Forex option set - A currency option is a financial currency contract giving the forex option buyer the right but not the obligation, to buy or sell a foreign exchange spot contract specific (underlying) to a specified price (exercise price) or before a certain date (expiry date). The amount of binary option buyer pays the seller for the binary option rights forex option contract is called the forex option "premium."
Forex Option Buyer - The purchaser or holder of a currency option has the choice either to sell the currency contract option before it expires, he or she may choose to hold the currency of the contract until the end of options and to exercise its right to take a position in the currency of the underlying foreign. It is the exercise of the option and taking the subsequent underlying position on the spot market of foreign currency is known as "transfer" or "assigned" a spot position.
The only initial financial obligation of the foreign currency option buyer is to pay the premium to the seller at the front when the currency option is initially purchased. Once the premium is paid, the holder of foreign currency option has no other financial obligation (no margin is required) until the currency option is either offset or expires.
On the date of expiration, the option buyer can exercise his right to buy the underlying position of the spot exchange currency at a strike price of options in foreign currencies, and sales support can exercise their right to sell underlying position of the currency in cash at the exercise price of options in foreign currencies. Most of these currencies are not exercised by the buyer, but are offset in the market before maturity.
It expires worthless if, at the time of the foreign currency option expires, the exercise price is "out-of-the-money." In simple terms, a currency option is "out of money" if the underlying spot price of foreign currency is below the exercise price of an option to purchase foreign currency, or the spot price of the underlying foreign currency is greater than the put option strike prices. Once a currency option has expired worthless, the option contract currency is over and neither the buyer nor the seller shall have no further obligation to the other party.
Forex negotiable option - seller of the option to change may also be called "writer" or "founder" of a contract foreign currency option. The seller of a currency option is contractually obliged to take the opposite underlying foreign exchange exposure to foreign currency accounts if the buyer exercises his right. In exchange for the premium paid by the buyer, the seller bears the risk may be a disadvantage at a later date in the currency spot market.
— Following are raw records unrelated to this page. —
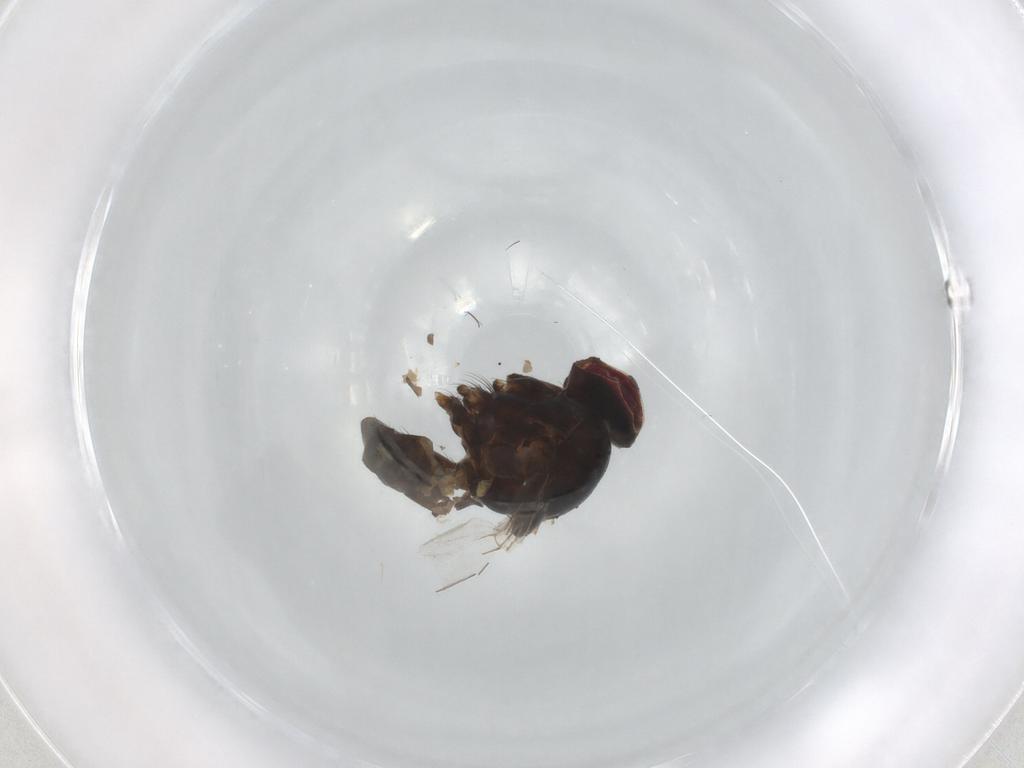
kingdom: Animalia
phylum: Arthropoda
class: Insecta
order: Diptera
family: Muscidae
Forex option trading has become an alternative investment vehicle for many traders and investors. As a tool for investment, forex option trading provides both large and small investors with greater flexibility in determining the proper forex trading and hedging strategies to implement. Most forex option trading is by telephone, because there are only a few forex brokers offering online forex option trading platforms.
The currency option seller must have the funds in its account to cover the initial margin requirement. If markets move in a direction favorable to the seller, the seller does not need to send more funds to its foreign currency options other than the initial margin requirement. But if the markets move in a direction unfavorable options seller, the seller may need to send additional funds for its foreign exchange account of foreign trade to keep your account balance in foreign exchange trade-in above the maintenance margin requirements.